I use Markdown a lot, but for casual everyday stuff... I really like having sync. Keep opens instantly, has Android widgets(Less important now that Google Tasks has taken over some of what I used to do with Keep), and fast search.

But if I'm doing a Real Project, Markdown files in a git repo are perfect.

Luckily it's very easy to just copy from Keep to plan text.


My only problem with all thing plain text is I need cross-platform sync cuz I write on both my phone and laptop. For these I use Simplenote which has served me super well, but still looking for solutions where I can actually write plain text "files" while have convenient syncing.


These are orthogonal problems.

As neighbor poster mentioned, you can use eg Syncthing to sync your plain text files.


> These are orthogonal problems.

Yes and no. Non-plaintext formats can choose to integrate CRDTs or Operational Transform or such to improve sync.

(And, the other way around, plaintext formats are more suitable for long-term history in version control.)


Nextcloud Notes is what I use.


SyncThing. Even on iOS.


Related (in my mind, at least):

Notebooks without lines are the plain text files of the analogue world.

No lines to dictate how and what you want to write or draw.


> Notebooks [...] are the plain text files of the analogue world.

That's a good analogy for other reasons. Only people who can read your handwriting and know what language it should be in have a change of being able to read your "plain text". For example, have fun reading handwritten German in Kurrent (or Sütterlin): https://kurent.bastan.cz/ - and these are really, really legible fonts.


Or dotted notebooks which allow the free-form, but help if you do need things to be level , line up etc.


I do the same in org-mode, simply because pure-textual access (like grep) it's nice but limited, clickable links, attachments, executable links (elisp: but also various over link types like notmuch: for mail) are really a thing.

The issue it's that they are desktop-bound, no matter what you do. You can also run Emacs on Android but such platforms are meant just to consume content and munge data from users, not to produce, so it's not a matter of UI or mere bits availability. For sharing there are a bit of limitations but that's still easy if needed.
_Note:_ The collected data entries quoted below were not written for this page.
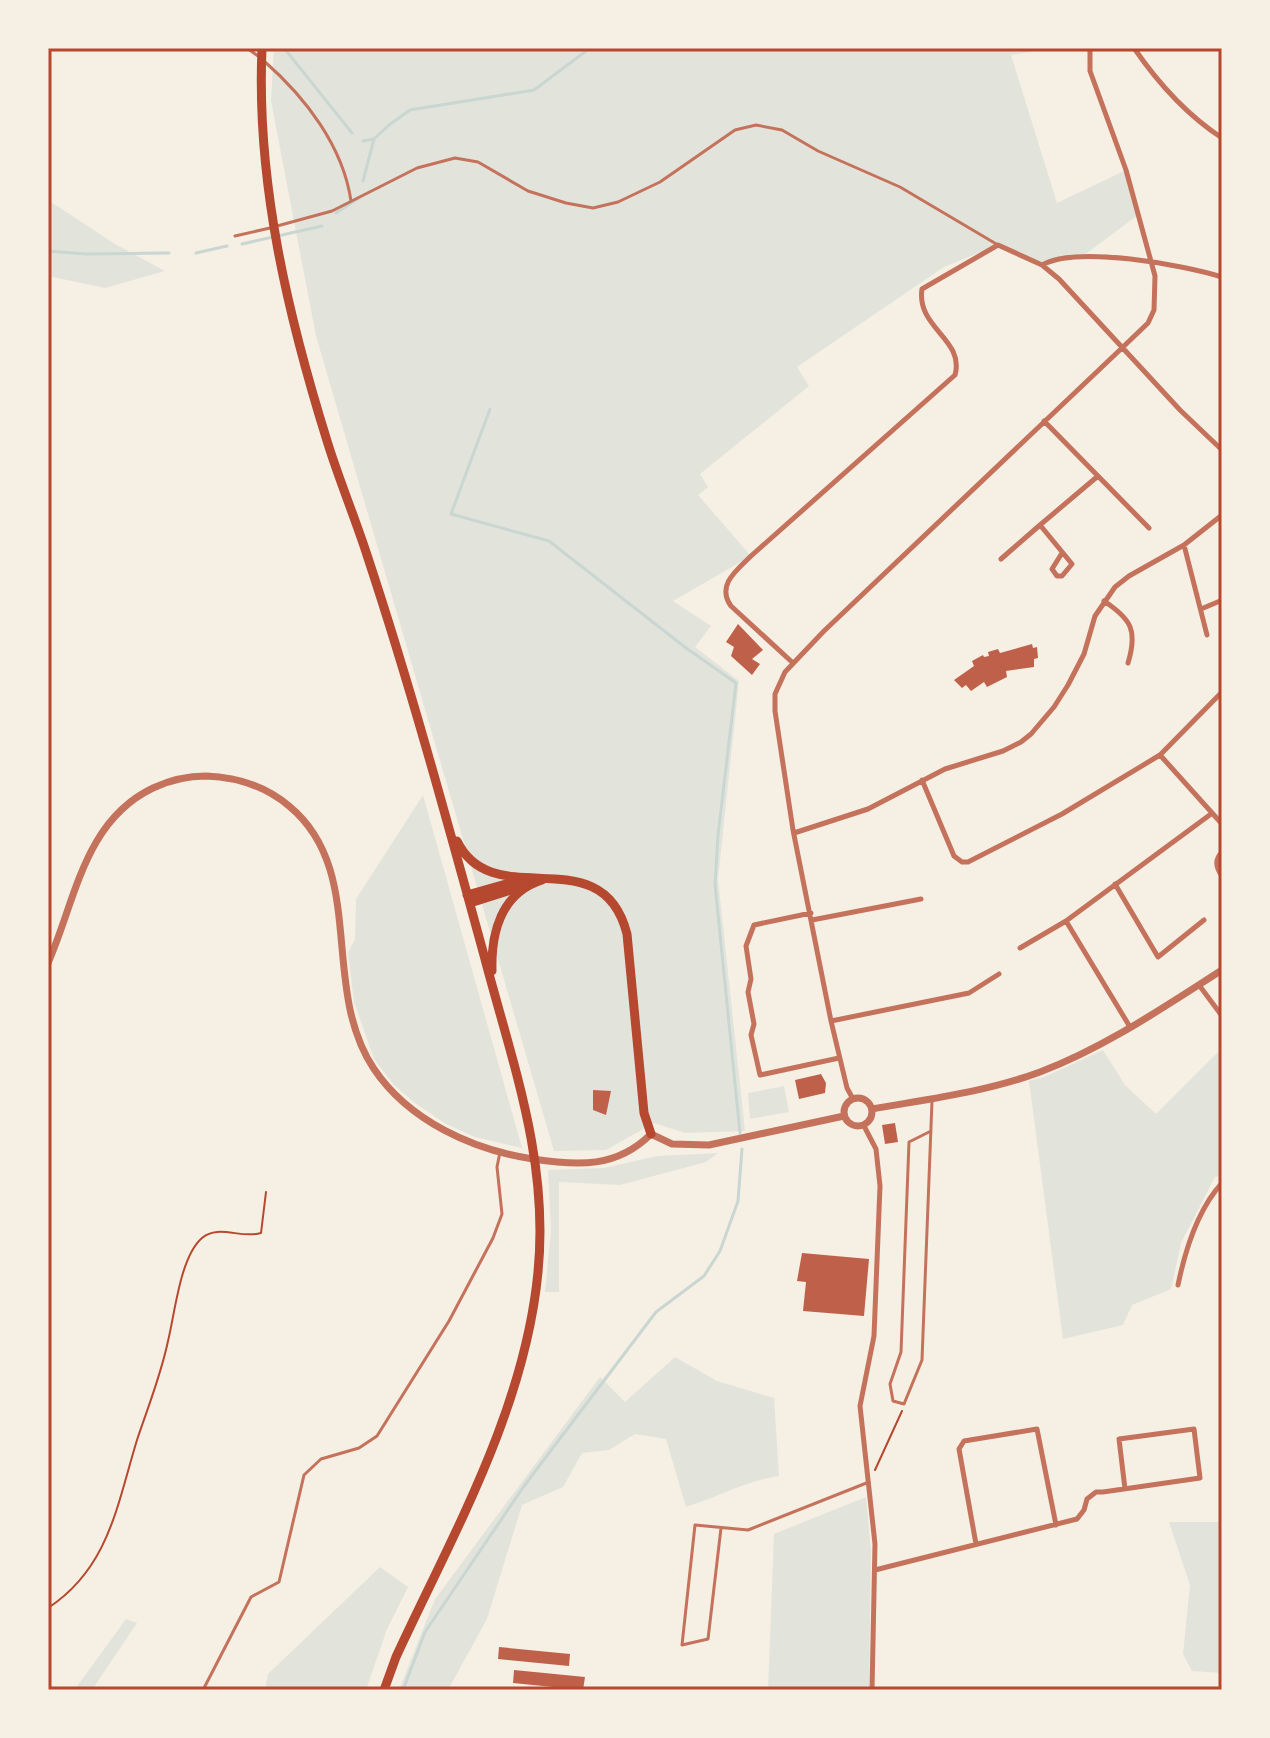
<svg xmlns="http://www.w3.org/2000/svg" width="1270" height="1738" viewBox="0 0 1270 1738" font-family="Spectral,serif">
  <rect width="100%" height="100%" fill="#f6efe4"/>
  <path fill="#e2e4dc" d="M274 48H1090L1049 49 1011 55 1057 203 1126 170 1138 215 1083 256 1042 265 998 245 944 267 797 367 809 386 700 474 708 487 698 495 751 556 673 601 711 626 695 647 739 681 718 879 745 1131 685 1133 654 1123 606 1150 554 1151 316 336 271 101Z
    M48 200 115 244 165 271 105 288 48 276Z
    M423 795 522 1148 475 1137 446 1124 415 1103 394 1085 374 1059 354 1002 348 953 355 939 356 899Z
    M1222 1048V1175L1215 1177 1181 1243 1171 1289 1132 1305 1123 1325 1063 1339 1029 1081 1044 1077 1103 1050 1125 1085 1156 1114Z
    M784 1086 789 1112 750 1119 748 1093Z
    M718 1153 706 1162 620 1185 559 1182V1292H545L551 1230 548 1170 604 1168 657 1156Z
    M675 1357 717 1381 774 1398 779 1476C746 1481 718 1497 686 1507L666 1439 635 1434 609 1450 582 1453 563 1487 522 1505 487 1619 448 1690H399L435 1599 600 1377 625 1402Z
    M866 1497 871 1552 869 1690H768L774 1534Z
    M1169 1522H1222V1673L1192 1671 1183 1654 1190 1585Z
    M380 1567 408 1587 387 1629 366 1690H265L268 1674Z
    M126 1619 137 1623 92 1690H48V1686L75 1689Z"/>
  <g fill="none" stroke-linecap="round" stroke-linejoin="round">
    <path stroke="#c9d6d2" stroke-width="3" d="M284 48 352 133
      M363 141 374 139
      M363 181 374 139 389 125 410 110 534 90 590 48
      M336 213 359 198
      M242 244 322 226
      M48 251 86 254 169 253
      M196 253 227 246
      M490 409 451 514 549 541 686 648 736 683 718 835 715 884 740 1133
      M403 1690 425 1632 524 1486 656 1312 704 1276 720 1251 738 1201 742 1149"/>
  </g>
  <path fill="#bf614a" d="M738 624 763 650 752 659 760 664 752 675 731 656 734 647 726 642Z
    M1032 644 1033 648 1037 647 1038 658 1034 659V667L1006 671 1007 677 987 687 984 682 971 691 966 685 962 688 954 680 974 666 972 661 983 655 984 657 989 656 988 652 998 649 1000 653Z
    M821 1074 826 1083 825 1093 799 1099 795 1080Z
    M593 1090 611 1091 606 1115 593 1110Z
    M895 1123 898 1142 885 1144 882 1125Z
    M802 1253 869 1259 864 1316 803 1311 806 1282 797 1281Z
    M499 1647 570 1654 569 1666 498 1659Z
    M514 1670 585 1677 583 1690 513 1683Z"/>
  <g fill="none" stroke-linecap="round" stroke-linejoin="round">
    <path stroke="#b5482f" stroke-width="2" d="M875 1470 902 1411
      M48 1608C109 1568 117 1505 137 1440 148 1407 161 1375 168 1341 175 1313 180 1257 202 1238 218 1224 241 1239 261 1233L266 1192"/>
    <path stroke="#c5725c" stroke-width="3" d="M247 48 258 56
      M264 61C305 97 343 146 351 201
      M277 226 332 211 417 168 455 158 478 162 528 191 566 203 593 208 618 202 660 182 735 130 756 125 782 130 818 151 900 187 998 245
      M235 236 270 228
      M931 1131 909 1142 901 1352 890 1384 893 1401 904 1404 922 1360 932 1101
      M721 1528 708 1639 682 1645 695 1525 748 1530 869 1482
      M203 1690 251 1597 279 1582 304 1475 321 1459 359 1448 377 1436 449 1321 493 1238 502 1214 497 1167 500 1152"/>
    <path stroke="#c5725c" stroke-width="5" d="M1134 48C1158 83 1187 115 1222 138
      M1042 265C1077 245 1183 265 1222 277
      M1044 421 1149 528
      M1184 545 1207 635
      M1062 553 1052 569 1057 576H1062L1072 564 1040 525 1098 476
      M1001 559 1040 525
      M1104 601C1131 619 1138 630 1128 663
      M1201 609 1220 601
      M793 663 731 606C716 585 737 570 751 556L955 375C965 339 916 328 922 289L998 245 1042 265 1059 279 1180 410 1222 450
      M1160 755 1222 824
      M922 780 954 856 962 862H968L1062 814 1160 755 1222 692
      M794 833 868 809 945 769 1003 751 1021 742 1031 734 1054 707 1068 685 1084 654 1095 616 1115 587 1129 576 1184 545 1222 515
      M1222 852C1214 860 1216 868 1222 876
      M1115 884 1158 957 1204 920
      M811 913 754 925 746 946 751 979 748 992 754 1024 751 1035 760 1075 839 1058
      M812 920 921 899
      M1066 921 1130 1027
      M1020 948 1066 921 1211 814
      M1199 985 1222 1016
      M831 1021 969 993 999 974
      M853 1099 847 1088 831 1021 793 830 775 711V694L785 672 824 631 1123 347 1148 323 1154 310 1155 276 1126 170 1090 71V48
      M864 1126 876 1149 880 1186 874 1336 860 1406 875 1544 872 1690
      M1178 1285C1185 1251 1198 1209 1222 1183
      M976 1544 959 1449 964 1441 1037 1429 1056 1525
      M875 1570 1077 1519 1084 1510 1087 1499 1096 1492H1103L1200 1478 1194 1429 1119 1439 1125 1489"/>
    <path stroke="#c5725c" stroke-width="7" d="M48 963C76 899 84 821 153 788 170 780 188 776 206 776 237 777 265 786 289 806 368 871 319 987 374 1069 409 1121 473 1150 533 1159 578 1166 617 1168 651 1134L672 1144 709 1145 844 1116
      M844 1112a14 14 0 1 1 28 0a14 14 0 1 1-28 0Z
      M872 1109C928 1099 986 1092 1040 1072 1104 1048 1164 1007 1222 970"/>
    <path stroke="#b5482f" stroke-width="9" d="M262 48C256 183 288 316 328 444 340 482 355 518 367 555 411 688 448 824 485 959 513 1065 549 1161 538 1272 525 1409 453 1534 396 1657L384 1690
      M457 841C493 916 602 835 627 934L644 1113 651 1134
      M467 895 520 880
      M470 903 523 886
      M492 971C491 933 501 893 542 880"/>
  </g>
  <rect width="1270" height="1738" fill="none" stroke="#f6efe4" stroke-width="100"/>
  <rect x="50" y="50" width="1170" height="1638" fill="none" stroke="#b5482f" stroke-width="3"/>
</svg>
Beside that the most IT-frustration is the current state of development done to suck out all power to the user: we have IPv6 since decades, oh yes it's not perfect, but we perfectly can have a global per device and we can buy personal domain names and have subdomains on them. Unfortunately even if NOT having that is hyper-costly and challenging (NAT just to say) that's not there. FLOSS available to uncomfortable self-host is damn limited, we miss things like:

- damn simple desktop screen sharing NO THIRD PARTY, no need for special configs, not need to circumvent NAT and so on

- damn simple VoIP with or without video, P2P or with a personal server, but one, not to be configured with a gazzilion of things (yes we have GNU SIPWitch, Mumble, but still they are not a thing you deploy in a snap)
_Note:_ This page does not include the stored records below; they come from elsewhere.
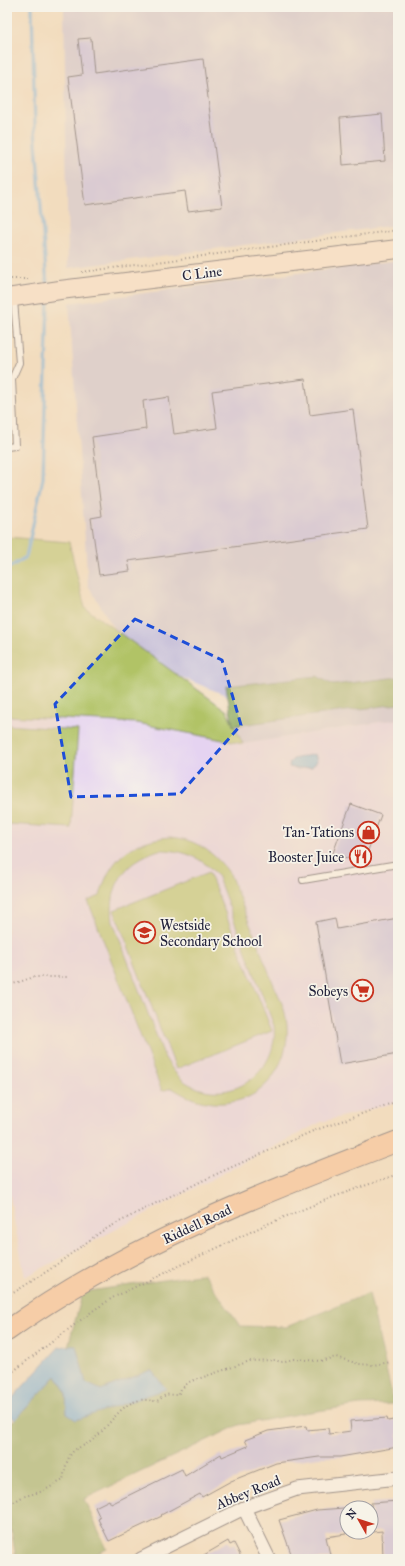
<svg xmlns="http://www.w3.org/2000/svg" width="405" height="1566" font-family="'IM FELL Great Primer',serif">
<rect width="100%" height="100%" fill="#f7f3e8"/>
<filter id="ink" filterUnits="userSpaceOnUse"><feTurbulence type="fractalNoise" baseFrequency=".025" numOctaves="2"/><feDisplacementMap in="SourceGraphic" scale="8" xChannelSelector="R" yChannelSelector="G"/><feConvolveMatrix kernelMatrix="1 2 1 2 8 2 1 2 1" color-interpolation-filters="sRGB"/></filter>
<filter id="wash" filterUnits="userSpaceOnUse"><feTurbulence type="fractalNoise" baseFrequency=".012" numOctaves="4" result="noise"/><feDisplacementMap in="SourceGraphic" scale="16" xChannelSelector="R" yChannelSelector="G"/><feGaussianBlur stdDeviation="0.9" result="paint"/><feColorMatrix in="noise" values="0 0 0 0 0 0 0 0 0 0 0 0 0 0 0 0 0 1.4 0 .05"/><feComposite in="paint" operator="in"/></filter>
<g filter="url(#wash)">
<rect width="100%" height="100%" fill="#f2dcbe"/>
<path fill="#e5d3f1" d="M 7,716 L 137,723 L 243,744 L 398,719 L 398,1102 L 321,1122 L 25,1277 L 7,1181 Z"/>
<g fill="#c7c0d9">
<path d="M 64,7 L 398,7 L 398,225 L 68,268 Z"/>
<path d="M 398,260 L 398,719 L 243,744 L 233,726 L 228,696 L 181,677 L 116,632 L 88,585 L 69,303 Z"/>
</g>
<g fill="#b1c366" stroke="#6a7250" fill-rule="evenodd">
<path d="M 7,537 L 69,542 L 85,608 L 227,711 L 243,744 L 137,723 L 7,716 Z"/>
<path d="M 7,725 L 78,730 L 71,828 L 7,824 Z"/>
<path d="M 170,837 C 196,839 214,852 230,874 C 243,908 257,941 270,975 C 275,989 284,1004 286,1018 C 292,1049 276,1086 246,1098 C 219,1108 195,1103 172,1088 L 162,1091 L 88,901 L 100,896 C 109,859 131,840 170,837 ZM 159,850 C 184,850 201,857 217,875 L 274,1026 C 279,1073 229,1108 187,1083 C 177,1077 171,1067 165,1058 L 113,922 C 108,885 125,861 159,850 Z"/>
<path d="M 209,872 L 272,1031 L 176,1069 L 114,910 Z"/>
</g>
<g fill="#8ca95b" stroke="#57664b">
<path d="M 317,676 L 333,685 L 398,677 L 398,704 L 233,726 L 226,686 Z"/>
<path d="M 204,1274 L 240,1326 L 286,1327 L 369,1293 L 394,1404 L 360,1405 L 303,1413 L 239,1425 L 84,1499 L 107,1549 L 86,1559 L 16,1559 L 7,1503 L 7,1424 L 15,1420 L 56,1376 L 66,1392 L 67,1414 L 166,1389 L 151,1370 L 101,1390 L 86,1383 L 76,1346 L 68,1346 L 83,1292 Z"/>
</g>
<g fill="#6cacdf" stroke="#47678d">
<path d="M 315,754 L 317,761 L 312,767 L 298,769 L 289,767 L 290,762 L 293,759 Z"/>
<path d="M 68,1346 L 76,1346 L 86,1383 L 101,1390 L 151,1370 L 166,1389 L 76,1420 L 67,1414 L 66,1392 L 56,1376 L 15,1420 L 7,1412 L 7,1404 L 59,1347 Z"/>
</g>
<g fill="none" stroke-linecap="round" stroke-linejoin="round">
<g stroke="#6cacdf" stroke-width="3.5">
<path d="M 32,7 L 35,129 L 47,286"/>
<path d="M 7,569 L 26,557 L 43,478 L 48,296"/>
</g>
</g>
<g id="blocks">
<g fill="#bdb6ec">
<path d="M 91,38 L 94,74 L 203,59 L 222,207 L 188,211 L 185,191 L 85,205 L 68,77 L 82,75 L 78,39 Z"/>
<path d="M 382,114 L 385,161 L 343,165 L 340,118 Z"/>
<path d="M 305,379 L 310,415 L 353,409 L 368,529 L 128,561 L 130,571 L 99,575 L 91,518 L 102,516 L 92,437 L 146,429 L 143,401 L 169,397 L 174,434 L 217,428 L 212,391 Z"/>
<path d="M 351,804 L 381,815 L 363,864 L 333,853 Z"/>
<path d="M 335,918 L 337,929 L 398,918 L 398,1054 L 340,1064 L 316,922 Z"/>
<path d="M 387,1418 L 388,1421 L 398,1419 L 398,1447 L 340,1457 L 319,1457 L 276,1463 L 231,1481 L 202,1497 L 200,1494 L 161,1515 L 162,1516 L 109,1541 L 98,1519 L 100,1518 L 95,1507 L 109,1500 L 111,1504 L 182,1469 L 185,1476 L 221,1454 L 222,1457 L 248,1446 L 245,1440 L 268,1431 L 306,1426 L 307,1430 L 328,1428 L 329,1434 L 351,1431 L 350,1421 Z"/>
<path d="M 398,1501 L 398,1559 L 383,1559 L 382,1531 L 373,1532 L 371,1503 Z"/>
<path d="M 344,1508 L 346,1534 L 326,1537 L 331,1559 L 293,1559 L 279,1520 L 317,1510 Z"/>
<path d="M 228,1541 L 230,1545 L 234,1543 L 242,1559 L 197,1559 Z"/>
</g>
</g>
</g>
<g filter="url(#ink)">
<use href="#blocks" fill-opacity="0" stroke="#413e4f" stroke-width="1"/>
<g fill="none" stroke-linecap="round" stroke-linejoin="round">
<defs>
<g id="lane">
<path d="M 7,447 L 15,446 L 12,379 L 19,363 L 14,300"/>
<path d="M 303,880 L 398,864"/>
</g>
<g id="street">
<path d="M 244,1508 L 269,1559"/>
<path d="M 141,1559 L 244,1508 L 297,1489 L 398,1478"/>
</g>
<path id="secondary" d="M 7,298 L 60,290 L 398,249"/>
<path id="primary" d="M 7,1331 C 125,1246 263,1193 398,1141"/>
</defs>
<use href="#lane" stroke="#413e4f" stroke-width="8"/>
<use href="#street" stroke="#413e4f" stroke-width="15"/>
<use href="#secondary" stroke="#413e4f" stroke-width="20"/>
<use href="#primary" stroke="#413e4f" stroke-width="22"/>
<g stroke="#413e4f" stroke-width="2" stroke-dasharray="1 3" stroke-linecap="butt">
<path d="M 82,272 L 398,230"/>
<path d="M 7,279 L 29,279"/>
<path d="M 7,986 L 34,977 L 68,977"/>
<path d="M 7,1297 L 49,1270 L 102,1231 L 148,1207 L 223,1171 L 313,1131 L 398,1101"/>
<path d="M 7,1376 L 94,1310 L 114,1297 L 265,1225 L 333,1197 L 398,1174"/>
<path d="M 7,1506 L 22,1497 L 43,1491 L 63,1480 C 65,1469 67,1453 78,1448 C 85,1445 90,1443 96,1437 C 110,1425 120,1404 140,1400 C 145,1399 150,1401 155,1401 C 160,1401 161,1397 166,1395 C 169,1394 174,1395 178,1395 L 181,1389 L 189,1382 L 250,1361 L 275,1360 L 281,1362 L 294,1359 L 320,1361 L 336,1357 L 359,1364 L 373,1365 L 391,1362"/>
</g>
<use href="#lane" stroke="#fff" stroke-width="6"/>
<use href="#street" stroke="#fff" stroke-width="13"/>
<use href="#secondary" stroke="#fde4d1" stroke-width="18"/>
<use href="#primary" stroke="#fbbb8c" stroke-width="20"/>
</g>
</g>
<path d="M0 0H405V1566H0ZM 135,619 L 222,660 L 241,725 L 180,794 L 71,797 L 55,704 Z" fill="#f2dcbe" fill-opacity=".55" fill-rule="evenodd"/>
<path fill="none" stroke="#1d4ed8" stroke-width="3" stroke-dasharray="8 5" stroke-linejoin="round" d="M 135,619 L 222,660 L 241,725 L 180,794 L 71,797 L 55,704 Z"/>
<defs>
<symbol id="shop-ring" viewBox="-11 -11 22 22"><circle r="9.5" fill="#f7f3e8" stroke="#c8321e" stroke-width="1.5"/><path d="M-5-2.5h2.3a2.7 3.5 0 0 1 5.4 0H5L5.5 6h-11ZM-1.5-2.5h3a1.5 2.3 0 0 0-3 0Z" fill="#c8321e"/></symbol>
<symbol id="restaurant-ring" viewBox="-11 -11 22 22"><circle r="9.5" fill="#f7f3e8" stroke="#c8321e" stroke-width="1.5"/><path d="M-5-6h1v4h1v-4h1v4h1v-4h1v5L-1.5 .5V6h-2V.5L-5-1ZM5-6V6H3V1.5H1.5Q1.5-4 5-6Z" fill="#c8321e"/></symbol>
<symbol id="school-ring" viewBox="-11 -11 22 22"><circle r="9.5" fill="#f7f3e8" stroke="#c8321e" stroke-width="1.5"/><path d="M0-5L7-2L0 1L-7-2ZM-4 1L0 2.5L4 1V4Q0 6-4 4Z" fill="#c8321e"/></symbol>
<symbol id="supermarket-ring" viewBox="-11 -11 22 22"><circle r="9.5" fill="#f7f3e8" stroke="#c8321e" stroke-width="1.5"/><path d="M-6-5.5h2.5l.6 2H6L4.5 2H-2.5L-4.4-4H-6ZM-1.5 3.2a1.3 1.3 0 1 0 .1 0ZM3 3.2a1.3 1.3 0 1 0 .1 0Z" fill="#c8321e"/></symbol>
</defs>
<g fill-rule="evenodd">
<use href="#shop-ring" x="356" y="820" width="25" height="25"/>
<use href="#restaurant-ring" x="348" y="844" width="25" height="25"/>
<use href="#school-ring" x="132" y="920" width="25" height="25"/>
<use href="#supermarket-ring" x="350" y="978" width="25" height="25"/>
</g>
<g text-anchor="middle" stroke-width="3.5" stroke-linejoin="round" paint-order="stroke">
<g font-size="14" fill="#22223b" stroke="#f7f3e8">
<text transform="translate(202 273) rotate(-7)" y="5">C Line</text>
<text transform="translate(197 1224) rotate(-25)" y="5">Riddell Road</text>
<text transform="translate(248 1492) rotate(-22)" y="5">Abbey Road</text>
</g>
<g font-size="14" fill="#22223b" stroke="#f7f3e8" text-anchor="end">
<text x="354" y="837">Tan-Tations</text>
<text x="344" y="862">Booster Juice</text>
<text x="160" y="930" text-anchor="start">Westside<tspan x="160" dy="16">Secondary School</tspan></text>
<text x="348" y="996">Sobeys</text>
</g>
</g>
<rect width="405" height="1566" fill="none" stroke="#f7f3e8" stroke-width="24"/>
<g transform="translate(359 1520) rotate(309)"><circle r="19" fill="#f7f3e8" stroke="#a29fa3"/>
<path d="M0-3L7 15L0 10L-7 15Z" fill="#c8321e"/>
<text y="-6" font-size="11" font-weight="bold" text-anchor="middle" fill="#22223b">N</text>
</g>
</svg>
- damn simple internet-wide file sharing (we have gazillion of options, none simple and effective)

From a technological standpoint, those are perfectly possible, not done because "we need to been able to surveil users", "nobody is interested" (blatantly false, seen the popularity of crappy surveilling proprietary services we all know) and so on.

Long story short: yes we can do some thing to use computers effectively, taking notes is a good example, but we potentially can do MUCH MUCH MUCH more and we could not because of some "interests". That's a real shame simply because we lose decades of evolution and we only have one life, no respawn in the IRL game.


So step one is "be American so everything you want to write fits in American Standard Code for Information Interchange"?


There are more charitable readings of that article. Did it specify an encoding?


If you don't specify an encoding then the claim that "Every device, including ones long gone, and ones not invented yet, can read and edit plain text." is false.

Statements like that clearly shows the author means ASCII is the default everywhere.


I've noticed I'm fairly anti-American most of the time, but even I wouldn't have taken that away from this. Jesus.